Lynne Kiesling
In catching up on the mail and newspaper yesterday after returning home, I was excited to read Virginia Postrel’s Wall Street Journal Weekend section column on shopping and fashion magazines (subscription required). Virginia sees an independence and creativity in the emergence and popularity of shopping magazines relative to old fashion stalwarts like Vogue and Harper’s Bazaar:
Shopping magazines don’t dilute their celebration of shoes, gadgets, sweaters, handbags and makeup with articles on politics, celebrities or art. That makes it easy to sneer at them. Critics call these publications “magalogs,” charging that they’re little more than catalogs. Lucky doesn’t even have real articles, grouse prestige journalists, just glorified captions. Even Kim France, Lucky’s editor in chief, acknowledges that the magazine’s photography is “very literal,” with none of the artistic ambition of Fashion photography with a capital F.
For all their blatant materialism, however, Lucky and its kin actually represent cultural progress. Their unabashed presentation of goods as material pleasures keeps materialism in its place. They don’t encourage readers to equate fashion with virtue or style with superiority. They’re sharing fun, not rationing status.
That last point is the most important of all: the realization of the idea that shopping as a process is itself fun, and that the process of creating your own look instead of aspiring to what the magazines tell you that you should want to buy is fun and empowering. And these shopping magazines are much less elitist and less hierarchical than the old guard fashion magazines.
The shopping magazines reverse the relationship between reader and editor. In traditional publications, the reader’s goal is to emulate the editor’s style, to admire the people she admires, to read the books she reads, to wear the things she wears. Thus every issue of Vogue has a section called “People Are Talking About,” to let you know what books, movies, art exhibits, restaurants and so forth the in-crowd deems essential. Traditional fashion magazines tell readers not just what to buy but what to value. [emphasis added — LK]
But in the shopping magazines, the editor represents the reader, serving not as arbiter but as agent. Lucky effectively uses photos of its various editors, and their first-person voices, to emphasize personal style and individual passions. Instead of dos and don’ts, ins and outs, it offers “What I want NOW” and “Our Obsessions.” Editors come across as fellow enthusiasts. They know more than their readers not because they’re superior creatures but because they get paid to look for really great stuff.
This is great because it makes finding a great piece, a great bargain, a great pair of shoes that are also affordable and comfortable, a collaborative and congenial activity.

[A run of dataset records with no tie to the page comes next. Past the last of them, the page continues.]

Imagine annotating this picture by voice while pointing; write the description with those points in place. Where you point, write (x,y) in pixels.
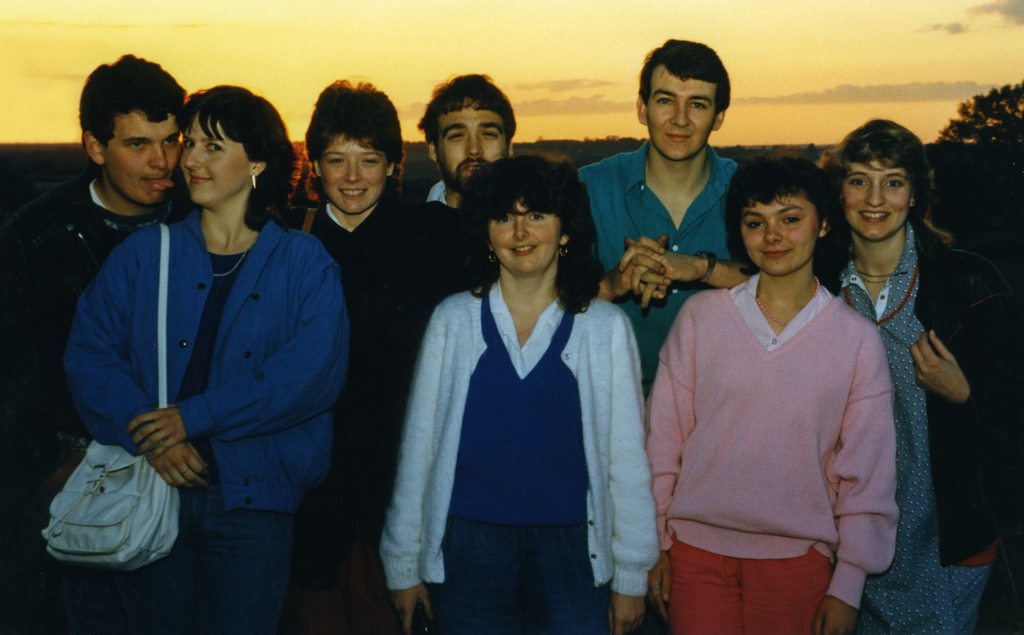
In this image, we can see group of people (426,139) and it is almost sunset.
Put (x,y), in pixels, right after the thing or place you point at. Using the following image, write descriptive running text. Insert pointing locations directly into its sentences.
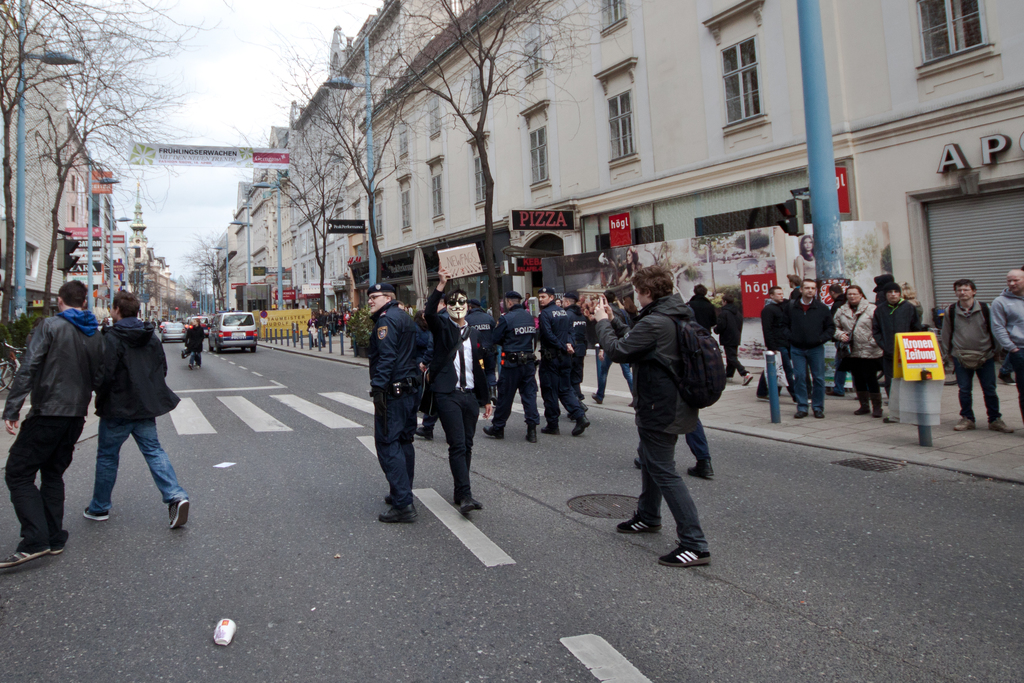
In this image to the bottom (379,542) there is a road (804,541), on the road (601,542) there are some people (451,406) who are walking and one person (454,345) is wearing a mask (465,306) and walking. On the right side (788,268) there are some buildings (450,165), poles (281,244), trees (323,227) and some boards (266,270). And on the left side (125,253) there are some buildings (49,213), trees (52,244), poles (111,243) and in the center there is a hoarding (240,163) and a fence (283,330).
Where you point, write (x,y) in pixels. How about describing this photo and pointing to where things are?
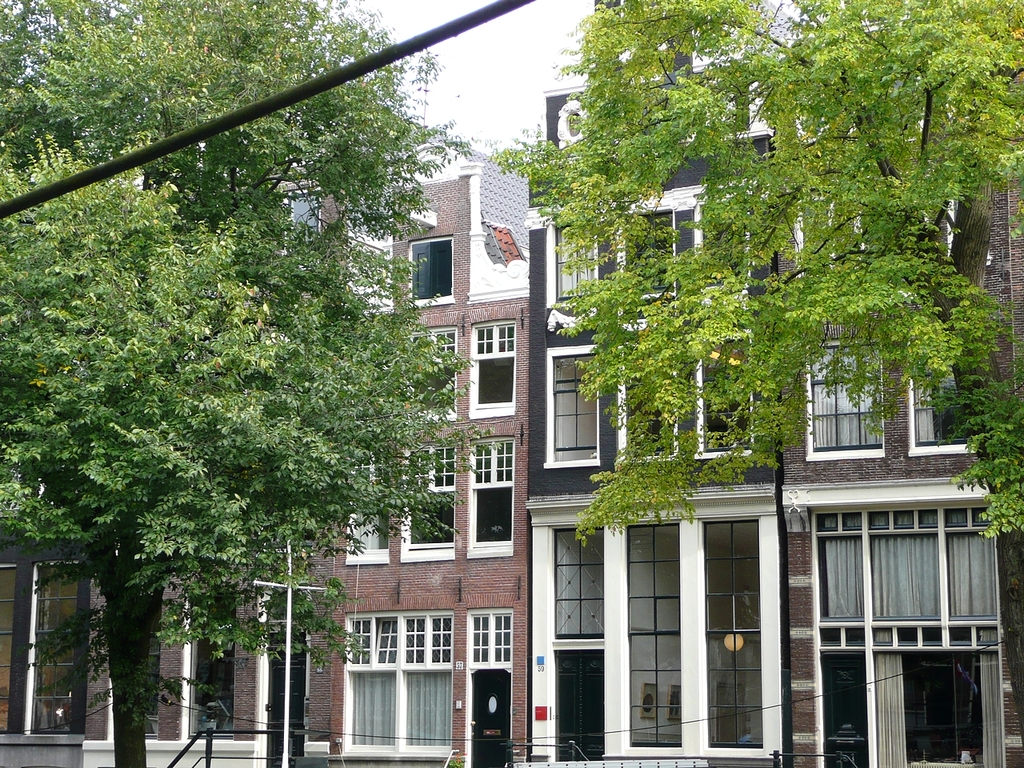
In the picture I can see the buildings (516,656) and glass windows (410,662). There are trees (185,379) on the left side (230,272) and the right side (848,111) as well. I can see a metal rope (345,76) on the top left side of the picture (319,79).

There’s a sense of empathy, of “we’re in this together” between reader and editor because each one knows how wonderful it feels to find that perfect pair of pants that makes you feel like you’re queen of the universe. The old guard fashion magazine continues to be about aspiration, about status difference between the subjects of the features (and, by extension, the editors) and the readers themselves. There’s no empathy, no sense of conspiratorial glee in finding that you can put together your expensive Marc Jacobs jeans with a very cool $12 Old Navy top and create a really cool look, for example. And that these looks are individual.

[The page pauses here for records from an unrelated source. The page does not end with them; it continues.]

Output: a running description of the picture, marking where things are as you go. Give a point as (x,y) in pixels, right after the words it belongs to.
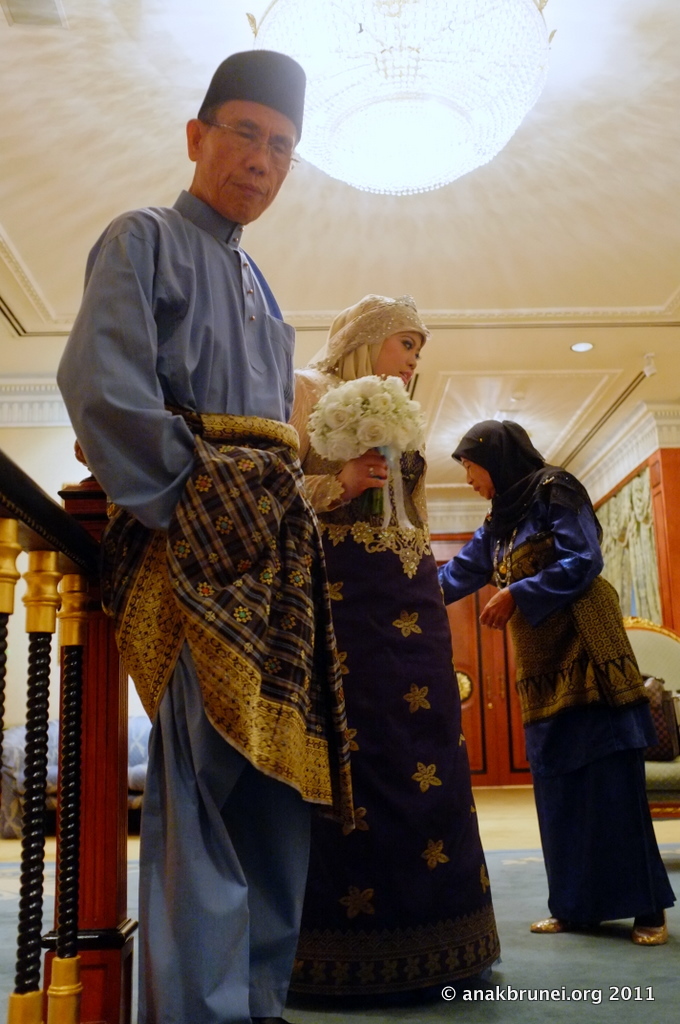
In this picture we can see three people (347,686) on the floor (499,836) and in the background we can see a wall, roof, lights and some objects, in the bottom right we can see some text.
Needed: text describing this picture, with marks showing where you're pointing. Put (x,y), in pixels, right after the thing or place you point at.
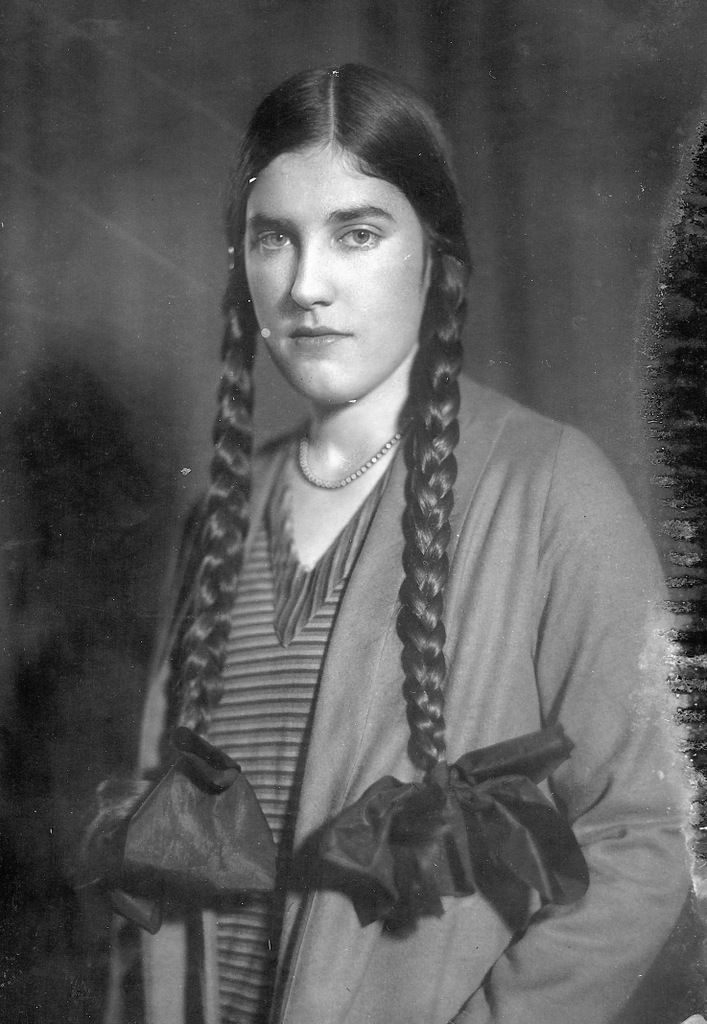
A girl (328,101) is there, she wore a coat (401,719), dress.
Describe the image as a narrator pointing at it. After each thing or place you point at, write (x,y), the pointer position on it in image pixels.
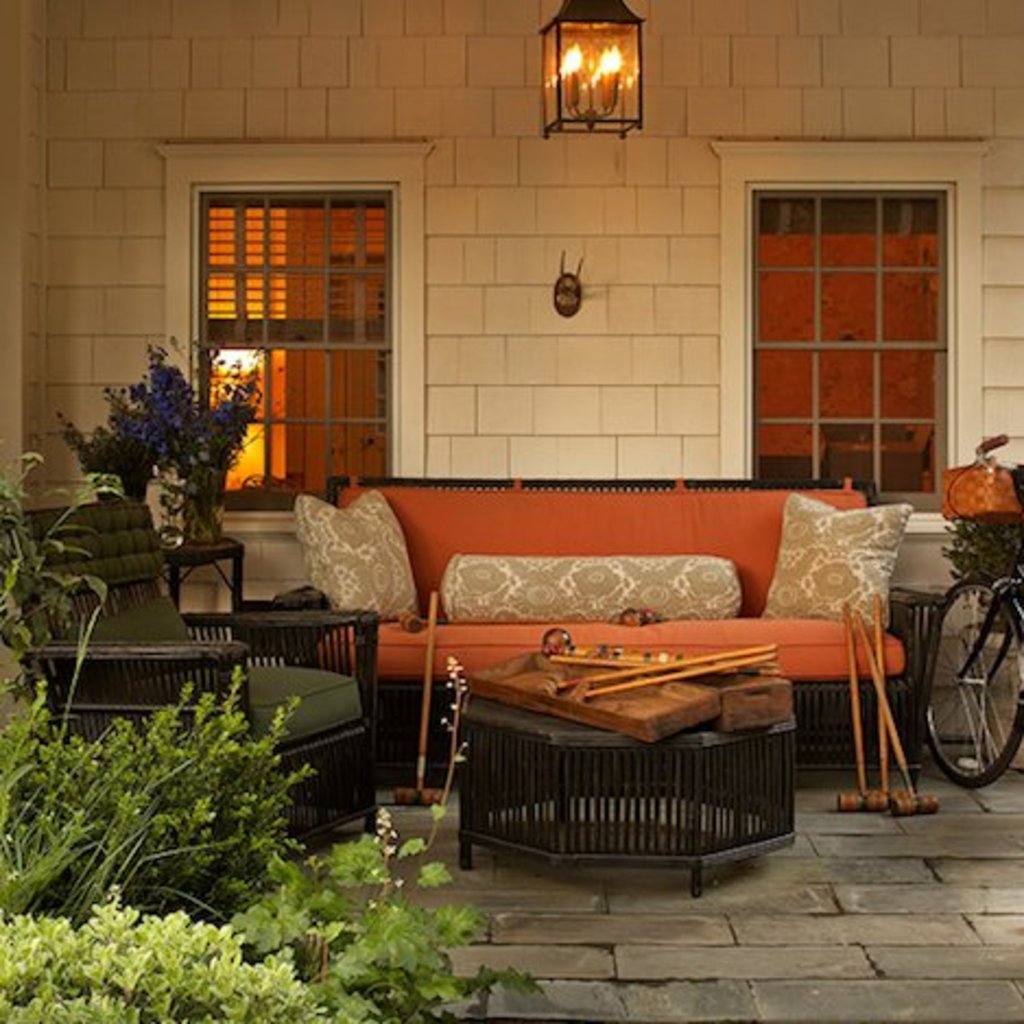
There is a room (422,653). There is a sofa (643,635) and chair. We can see in background (550,333) wall (452,267) and window (282,261). On the right side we have a bicycle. On the left side (329,917) we have a plants (8,596).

It turns the aspiration from one of status by emulating the rich and famous to one of aspiring to apply your own creativity and enjoy the process of putting it all together, and feeling great about how you look and how you achieved it when all is said and done.
[Side note: this is also a big reason why I knit. Original pieces, personally tailored]
In fact, I subscribed to Vogue for years, but I cancelled it when I realized that I didn’t give a hoot about what “People Are Talking About” and the only features I was reading were Jeffrey Steingarten’s food and cooking articles (which are fabulous). I find that when I buy a fashion magazine these days it’s likely to be In Style, Lucky, or Allure. Virginia’s column on Friday articulated to me why my behavior has shifted.
UPDATE: Virginia’s posted the Opinionjournal.com link, so even non-subscribers can read it, yay.